- **CONSIGNE ÉCRITE 1**: Dans les entrées, réécrivez les lignes en partant de celle qui contient "Document page, 2001x1125 pixels." et en allant jusqu'à celle qui contient "text_box 02-foundations/03-pipes-redirection.md ©", toutes deux comprises. Substituez "px" à "pixels" et laissez tout le reste intact.

Il
semblerait que le fisc français - il n'y a pas de secret bancaire pour lui - ne soit en possession que des noms de personnes qui auraient fait des virements de France vers la Suisse. Ce qui
ne veut pas dire que ce soit des virements illégaux.
Le sinistre ministre français des finances, Eric Woerth [photo ci-dessus provenant de 24 Heures (ici)], en convenait
puisqu'il précisait, dans son entretien au JDD du 30 août dernier (ici), à propos des
3'000 comptes détectés en Suisse :
Une partie correspond très probablement à de l’évasion fiscale.
Ce qui implicitement signifiait que tous n'y correspondent pas.
Dans un article paru dans Le Temps aujourd'hui (ici), et relayé par Le Monde (ici), Sylvain Besson abonde
dans mon sens :
Selon nos informations, deux banques ont livré des informations sous forme de «fichiers» et de «virements», au cours d’un contrôle fiscal. L’article L.96A du «livre des procédures fiscales»
oblige en effet les banques à «communiquer à l’administration, sur sa demande, la date et le montant des sommes transférées à l’étranger […], l’identification de l’auteur du transfert et du
bénéficiaire ainsi que les références des comptes concernés en France et à l’étranger».
Il faut croire que, comme souvent, les découvertes se font partout au même moment. Le Figaro d'aujourd'hui (ici) imagine un scénario similaire, mais encore plus redoutable :
Si elle initie des virements en euro, une banque installée en Suisse doit utiliser les services d'une banque « correspondante » installée dans
la zone euro. En France par exemple. Ainsi lorsque s'effectue un virement en euros d'un compte en Suisse vers le Panama ou même d'un compte en Suisse à un autre compte en Suisse, une banque
installée en France peut être sollicitée pour compenser, en euro, le transfert. Ce qui lui permet de récupérer le nom et l'adresse du donneur d'ordre.
Quelque soit le procédé utilisé pour piéger l'évadé de
la prison fiscale française, force est de constater que les moyens, même immoraux, ne manquent pas à l'inquisition française pour parvenir à ses fins, c'est-à-dire connaître finalement
tout de chaque contribuable, à la manière de Big Brother, qui ne laissait dans le roman d'Orwell, 1984, qu'une place de plus en plus
réduite à la sphère privée de tout un chacun.

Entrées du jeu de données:
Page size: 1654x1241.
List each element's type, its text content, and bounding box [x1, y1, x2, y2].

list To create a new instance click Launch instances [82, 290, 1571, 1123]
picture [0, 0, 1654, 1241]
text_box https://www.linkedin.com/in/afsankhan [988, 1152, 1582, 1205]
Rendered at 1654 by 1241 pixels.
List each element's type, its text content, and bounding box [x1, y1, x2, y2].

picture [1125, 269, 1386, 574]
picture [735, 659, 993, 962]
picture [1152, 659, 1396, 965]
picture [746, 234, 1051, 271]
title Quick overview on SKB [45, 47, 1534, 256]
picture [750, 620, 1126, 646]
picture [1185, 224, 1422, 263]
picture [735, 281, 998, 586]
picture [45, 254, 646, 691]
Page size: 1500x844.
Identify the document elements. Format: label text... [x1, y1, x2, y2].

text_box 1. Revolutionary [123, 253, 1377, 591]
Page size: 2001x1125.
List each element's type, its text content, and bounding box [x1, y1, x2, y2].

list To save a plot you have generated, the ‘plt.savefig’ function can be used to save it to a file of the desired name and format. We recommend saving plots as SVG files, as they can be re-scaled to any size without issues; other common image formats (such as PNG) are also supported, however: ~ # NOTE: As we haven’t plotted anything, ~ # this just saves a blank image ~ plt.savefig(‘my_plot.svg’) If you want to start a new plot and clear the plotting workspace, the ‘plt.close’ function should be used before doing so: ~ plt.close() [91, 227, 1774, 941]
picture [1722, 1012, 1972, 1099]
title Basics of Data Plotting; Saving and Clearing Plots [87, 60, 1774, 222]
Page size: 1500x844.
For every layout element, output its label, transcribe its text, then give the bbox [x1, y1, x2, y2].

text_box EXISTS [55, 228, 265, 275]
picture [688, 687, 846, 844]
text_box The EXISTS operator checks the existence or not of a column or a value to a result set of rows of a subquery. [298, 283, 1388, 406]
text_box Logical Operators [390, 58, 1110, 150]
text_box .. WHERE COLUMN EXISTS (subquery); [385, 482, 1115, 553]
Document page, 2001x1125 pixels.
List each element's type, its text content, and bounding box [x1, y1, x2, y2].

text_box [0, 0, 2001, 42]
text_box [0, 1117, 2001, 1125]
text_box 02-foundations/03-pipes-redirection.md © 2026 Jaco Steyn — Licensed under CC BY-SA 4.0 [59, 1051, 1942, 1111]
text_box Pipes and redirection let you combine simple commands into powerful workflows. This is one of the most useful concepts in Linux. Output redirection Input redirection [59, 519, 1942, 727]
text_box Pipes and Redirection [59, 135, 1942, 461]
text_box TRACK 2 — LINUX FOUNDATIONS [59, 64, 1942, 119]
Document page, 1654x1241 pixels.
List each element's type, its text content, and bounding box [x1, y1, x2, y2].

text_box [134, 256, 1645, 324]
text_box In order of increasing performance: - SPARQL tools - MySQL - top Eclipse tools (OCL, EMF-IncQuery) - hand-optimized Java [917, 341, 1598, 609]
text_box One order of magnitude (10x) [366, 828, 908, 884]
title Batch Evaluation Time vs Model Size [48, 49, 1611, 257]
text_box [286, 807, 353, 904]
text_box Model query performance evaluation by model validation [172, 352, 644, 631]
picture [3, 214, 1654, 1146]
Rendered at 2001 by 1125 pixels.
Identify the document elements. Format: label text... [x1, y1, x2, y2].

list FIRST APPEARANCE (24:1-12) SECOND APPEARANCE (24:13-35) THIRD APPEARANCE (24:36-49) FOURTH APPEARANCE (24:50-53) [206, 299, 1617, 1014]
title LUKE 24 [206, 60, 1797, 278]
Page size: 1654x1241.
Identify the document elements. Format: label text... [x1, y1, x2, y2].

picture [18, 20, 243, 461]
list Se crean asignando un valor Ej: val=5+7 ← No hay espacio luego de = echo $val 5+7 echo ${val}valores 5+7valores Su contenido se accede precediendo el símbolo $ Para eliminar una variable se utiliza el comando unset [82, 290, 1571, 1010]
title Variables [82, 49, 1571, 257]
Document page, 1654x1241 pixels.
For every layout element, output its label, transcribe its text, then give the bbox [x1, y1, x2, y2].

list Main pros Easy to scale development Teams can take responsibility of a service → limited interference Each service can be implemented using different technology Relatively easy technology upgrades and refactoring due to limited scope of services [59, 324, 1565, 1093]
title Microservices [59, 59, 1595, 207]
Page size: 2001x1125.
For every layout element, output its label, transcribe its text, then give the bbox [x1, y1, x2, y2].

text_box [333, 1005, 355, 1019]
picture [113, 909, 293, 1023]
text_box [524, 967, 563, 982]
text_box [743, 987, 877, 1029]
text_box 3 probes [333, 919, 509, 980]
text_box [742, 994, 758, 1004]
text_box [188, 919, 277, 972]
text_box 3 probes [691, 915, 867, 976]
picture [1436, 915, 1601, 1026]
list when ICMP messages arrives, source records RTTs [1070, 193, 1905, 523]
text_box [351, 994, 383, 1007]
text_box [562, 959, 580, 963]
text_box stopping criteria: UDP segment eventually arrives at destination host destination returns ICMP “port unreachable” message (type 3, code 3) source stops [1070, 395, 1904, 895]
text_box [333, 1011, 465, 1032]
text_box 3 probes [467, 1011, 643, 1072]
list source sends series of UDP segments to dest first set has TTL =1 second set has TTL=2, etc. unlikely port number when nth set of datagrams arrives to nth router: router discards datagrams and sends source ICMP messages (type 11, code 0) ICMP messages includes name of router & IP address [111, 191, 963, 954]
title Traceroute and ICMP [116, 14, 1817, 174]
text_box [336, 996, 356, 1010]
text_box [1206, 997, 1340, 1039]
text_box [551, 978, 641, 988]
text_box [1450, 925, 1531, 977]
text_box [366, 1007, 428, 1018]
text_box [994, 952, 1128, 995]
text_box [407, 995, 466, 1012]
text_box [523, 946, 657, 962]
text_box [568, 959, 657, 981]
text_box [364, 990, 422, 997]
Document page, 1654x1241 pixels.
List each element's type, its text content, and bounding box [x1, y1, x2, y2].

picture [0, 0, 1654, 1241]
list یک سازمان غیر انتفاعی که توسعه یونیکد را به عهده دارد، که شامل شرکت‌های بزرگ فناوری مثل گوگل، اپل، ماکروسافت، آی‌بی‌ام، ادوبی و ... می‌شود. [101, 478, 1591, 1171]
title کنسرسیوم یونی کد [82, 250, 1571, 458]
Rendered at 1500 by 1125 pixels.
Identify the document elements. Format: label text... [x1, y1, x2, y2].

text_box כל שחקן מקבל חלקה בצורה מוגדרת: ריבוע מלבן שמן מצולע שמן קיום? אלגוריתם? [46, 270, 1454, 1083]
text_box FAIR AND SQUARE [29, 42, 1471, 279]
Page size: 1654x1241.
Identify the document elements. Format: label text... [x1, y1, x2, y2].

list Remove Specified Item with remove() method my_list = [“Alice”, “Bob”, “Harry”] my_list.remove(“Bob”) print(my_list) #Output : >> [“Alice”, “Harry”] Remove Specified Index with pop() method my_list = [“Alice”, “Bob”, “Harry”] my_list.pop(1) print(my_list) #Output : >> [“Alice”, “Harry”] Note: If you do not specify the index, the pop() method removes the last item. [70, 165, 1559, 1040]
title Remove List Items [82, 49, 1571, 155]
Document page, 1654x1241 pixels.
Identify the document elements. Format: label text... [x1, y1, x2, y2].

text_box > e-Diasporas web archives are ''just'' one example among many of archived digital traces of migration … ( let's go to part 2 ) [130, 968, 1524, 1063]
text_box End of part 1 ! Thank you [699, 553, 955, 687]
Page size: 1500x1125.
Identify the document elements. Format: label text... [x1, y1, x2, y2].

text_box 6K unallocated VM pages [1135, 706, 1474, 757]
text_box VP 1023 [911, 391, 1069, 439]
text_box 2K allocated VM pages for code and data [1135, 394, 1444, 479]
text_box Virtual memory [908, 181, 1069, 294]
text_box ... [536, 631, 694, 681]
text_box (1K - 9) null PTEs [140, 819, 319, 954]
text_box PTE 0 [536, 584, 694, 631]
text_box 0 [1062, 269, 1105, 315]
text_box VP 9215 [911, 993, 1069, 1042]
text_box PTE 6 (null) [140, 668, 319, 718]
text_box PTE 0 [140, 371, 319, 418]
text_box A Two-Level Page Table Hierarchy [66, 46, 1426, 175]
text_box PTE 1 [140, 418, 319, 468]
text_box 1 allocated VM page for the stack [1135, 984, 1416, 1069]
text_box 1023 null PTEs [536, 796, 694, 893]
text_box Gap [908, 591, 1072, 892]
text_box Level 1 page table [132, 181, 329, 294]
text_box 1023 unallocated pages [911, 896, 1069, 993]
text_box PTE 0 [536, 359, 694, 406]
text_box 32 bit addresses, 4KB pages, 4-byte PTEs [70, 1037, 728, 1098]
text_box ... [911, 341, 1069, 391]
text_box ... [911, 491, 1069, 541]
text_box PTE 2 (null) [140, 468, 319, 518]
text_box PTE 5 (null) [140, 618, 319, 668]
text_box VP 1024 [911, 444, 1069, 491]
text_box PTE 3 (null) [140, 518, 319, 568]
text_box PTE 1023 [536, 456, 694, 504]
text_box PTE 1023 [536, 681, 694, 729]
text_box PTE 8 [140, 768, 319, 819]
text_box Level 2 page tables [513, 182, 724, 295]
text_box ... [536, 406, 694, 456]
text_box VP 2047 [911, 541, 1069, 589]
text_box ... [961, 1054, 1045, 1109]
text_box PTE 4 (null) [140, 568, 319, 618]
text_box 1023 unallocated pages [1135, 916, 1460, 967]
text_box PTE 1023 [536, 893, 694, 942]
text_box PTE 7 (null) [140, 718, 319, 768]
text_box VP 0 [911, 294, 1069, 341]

- **CONSIGNE ÉCRITE 2**: Reproduisez fidèlement le passage du texte sur le fisc français qui commence par "Il faut croire" et va jusqu'à "du donneur d'ordre.".

- **SOLUTION DÉTAILLÉE 1**:
Document page, 2001x1125 px.
List each element's type, its text content, and bounding box [x1, y1, x2, y2].

text_box [0, 0, 2001, 42]
text_box [0, 1117, 2001, 1125]
text_box 02-foundations/03-pipes-redirection.md © 2026 Jaco Steyn — Licensed under CC BY-SA 4.0 [59, 1051, 1942, 1111]

- **SOLUTION DÉTAILLÉE 2**:
Il faut croire que, comme souvent, les découvertes se font partout au même moment. Le Figaro d'aujourd'hui (ici) imagine un scénario similaire, mais encore plus redoutable :
Si elle initie des virements en euro, une banque installée en Suisse doit utiliser les services d'une banque « correspondante » installée dans
la zone euro. En France par exemple. Ainsi lorsque s'effectue un virement en euros d'un compte en Suisse vers le Panama ou même d'un compte en Suisse à un autre compte en Suisse, une banque
installée en France peut être sollicitée pour compenser, en euro, le transfert. Ce qui lui permet de récupérer le nom et l'adresse du donneur d'ordre.